第1416話 それぞれの力 やるべき事

「流石に敵の総本山が近いってだけの事は有るな、攻撃が完全に後先考えてねえ」

「ええ、こんな所でこんな威力の有る砲撃を行ったら他の兵器や兵士も巻き込みかねない。

最も、ブントの頭の中では又作って補充すれば良い位にしか考えていないのかもしれないけど」

「それでもこの状況で自軍の戦力をみすみす減少させるのは自縄自縛に繋がりかねない、そんな状況を敢えて作り出してきたとなると、この兵器はブントにとって攻撃要員として重要な立ち位置を占めているのかもしれないわね」

「だったら尚更こんな物を市街地に出させる訳には!!」


中型兵器の火力を目の当たりにし、コンスタリオ小隊は改めて兵器を破壊する必要性と覚悟を認識する。

其の認識を感じ取ったという訳では無いだろうが、中型兵器は続けて両腕部の機関銃を放ち、コンスタリオ小隊に向けて乱射してくる。

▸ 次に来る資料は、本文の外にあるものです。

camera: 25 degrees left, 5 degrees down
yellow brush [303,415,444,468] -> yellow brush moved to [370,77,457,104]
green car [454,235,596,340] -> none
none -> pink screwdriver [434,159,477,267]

「つっ、さっきの大技を外したから小技で時間を稼ぐつもりなのかもしれないわね」

「あんな物、二発も三発も撃たせねえ!!」


コンスタリオが攻撃の真意を推察するとモイスは手に銃を構え、兵器が先程強力な光を放った場所を中心に攻撃していく。

だが当然そこは強固な装甲に守られ、銃弾で破壊する事など出来ない。


「モイス、幾ら銃弾を使ってもそれじゃ……」

「いえ、ああしておけば撃たれるのは防げる。

装甲を閉じたまま放つ訳にはいかないからね」


シレットはモイスに対し心配そうな声をかけるがコンスタリオはモイスの真意に気付いているのかその行動の詳細を説明する。

それに対しモイスが首を縦に振っている所を見るとどうやらコンスタリオの言う通り兵器の攻撃を防ぐのが目的であるようだ。

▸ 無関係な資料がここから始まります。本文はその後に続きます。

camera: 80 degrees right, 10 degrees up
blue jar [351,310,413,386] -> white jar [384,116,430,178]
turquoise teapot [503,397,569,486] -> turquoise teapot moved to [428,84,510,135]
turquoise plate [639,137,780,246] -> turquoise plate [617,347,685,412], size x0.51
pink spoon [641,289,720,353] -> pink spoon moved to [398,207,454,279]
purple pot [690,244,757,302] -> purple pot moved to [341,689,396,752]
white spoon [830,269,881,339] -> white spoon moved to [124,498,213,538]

しかし、当然のことでは有るがそのままでは兵器を破壊する事は出来ない、モイスが攻撃を止めている間に何か別の攻撃を加える事をコンスタリオ達は求められていた。


「モイスが攻撃を防いでくれていてもこのままではジリ貧になります、何か別の攻撃で一気に破壊しなければ……」

「だったら私達の力を合わせる?そうすれば或いは行けるかもしれないわよ」


シレットが少し焦燥感を感じさせる発言をした為か、コンスタリオは自分達の力を合わせる事を提案する。


「合わせるって、どうやって?」


具体的な方法が分からず困惑するシレットに対しコンスタリオは


「貴方の魔力を私の体に纏わせるのよ」


と返答する。

それを聞いたシレットは


「ああ、そういう事ですか。

久し振りだから失念していましたよ」


と先程までとは打って変わって納得した表情を浮かべる。